Als die Sozialarbeiterin vor 16 Jahren bei der Drogenhilfe anfing,
waren solche Fälle selten. «Heute ist es die Ausnahme, wenn jemand
keine psychiatrischen Begleiterscheinungen in irgendeiner Form hat»,
sagt Kruska. Der überwiegende Teil der Klientinnen und Klienten ist
laut ihrer Kollegin Abel ohne festen Wohnsitz.
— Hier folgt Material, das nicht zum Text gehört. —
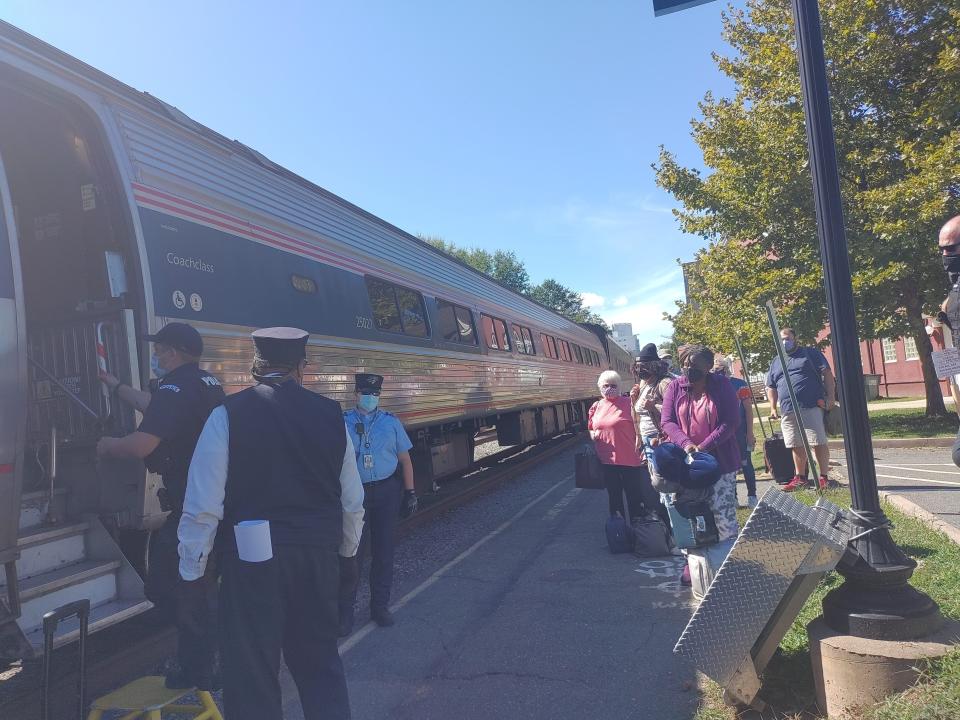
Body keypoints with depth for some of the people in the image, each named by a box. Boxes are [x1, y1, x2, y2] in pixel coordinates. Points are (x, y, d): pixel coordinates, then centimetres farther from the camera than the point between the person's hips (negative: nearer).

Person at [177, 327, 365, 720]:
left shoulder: (228, 415, -9)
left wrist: (191, 569, 2)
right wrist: (346, 548, 21)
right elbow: (352, 500, 6)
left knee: (252, 670, 13)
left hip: (251, 559, -3)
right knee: (319, 661, 20)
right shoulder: (331, 414, 0)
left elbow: (204, 504, -10)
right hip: (317, 555, 3)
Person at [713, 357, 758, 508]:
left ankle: (752, 496, 13)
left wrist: (750, 433, -10)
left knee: (746, 463, 3)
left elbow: (748, 410, -5)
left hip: (741, 432, -4)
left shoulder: (740, 385, -6)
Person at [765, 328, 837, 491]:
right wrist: (773, 408, 11)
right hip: (788, 412, 4)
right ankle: (800, 478, 17)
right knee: (797, 446, 7)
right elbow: (771, 387, 22)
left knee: (819, 443, -3)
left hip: (812, 408, -4)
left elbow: (827, 373, 1)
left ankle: (824, 477, 6)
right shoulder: (775, 362, 20)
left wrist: (831, 396, -8)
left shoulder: (811, 353, 8)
«Aber es ist ja für kaum jemanden im Leistungsbezug noch möglich,
Wohnraum zu finden», erklärt sie. Besonders Obdachlose könnten
potenziellen Vermietern nichts vorweisen, was für sie spricht. Zudem
fehle ihnen gesellschaftliches Ansehen. Abel fügte hinzu: «Das liegt
eher im Minusbereich.»

Armut

Nach Angaben der Landesregierung lag die sogenannte
Armutgefährdungsquote 2025 bei 15,7 Prozent. «Armut breitet sich
schleichend immer weiter in Schleswig-Holstein aus - und wir müssen
entschieden dagegen vorgehen», sagt Sozialministerin Aminata Touré
(Grüne). «Zuallererst einmal brauchen wir einen funktionierenden
Sozialstaat, der die Menschen im Zweifel absichert, bezahlbaren
Wohnraum und die Möglichkeit zur Teilhabe am Arbeitsleben.» Die
Gefahr später als Erwachsene in Armut zu geraten, sei besonders für
Kinder hoch, die selbst armutsbetroffen seien und damit schlechtere
Bildungs- und Teilhabechancen hätten. 

Forderung nach zentraler Anlaufstelle

Die Drogenhilfe in Kiel, mit zwei Standorten am Ost- und Westufer,
ist laut Kruska die einzige Einrichtung in Schleswig-Holstein, die
sich auf illegale Substanzen spezialisiert hat. In Gaarden gibt es
ausreichend Anlaufstellen, doch die Öffnungszeiten könnten länger
sein. Was jedoch fehlt, ist eine zentrale Einrichtung.

Kollegin Abel erklärt: «Eine Einrichtung, die alles vereint:
Medizinische Versorgung, Substitutionsversorgung, Anlaufstelle,
essen, schlafen, waschen und Aufenthalt.» Ein Platz, an dem Menschen
stundenlang bleiben können - auch ohne konkretes Anliegen.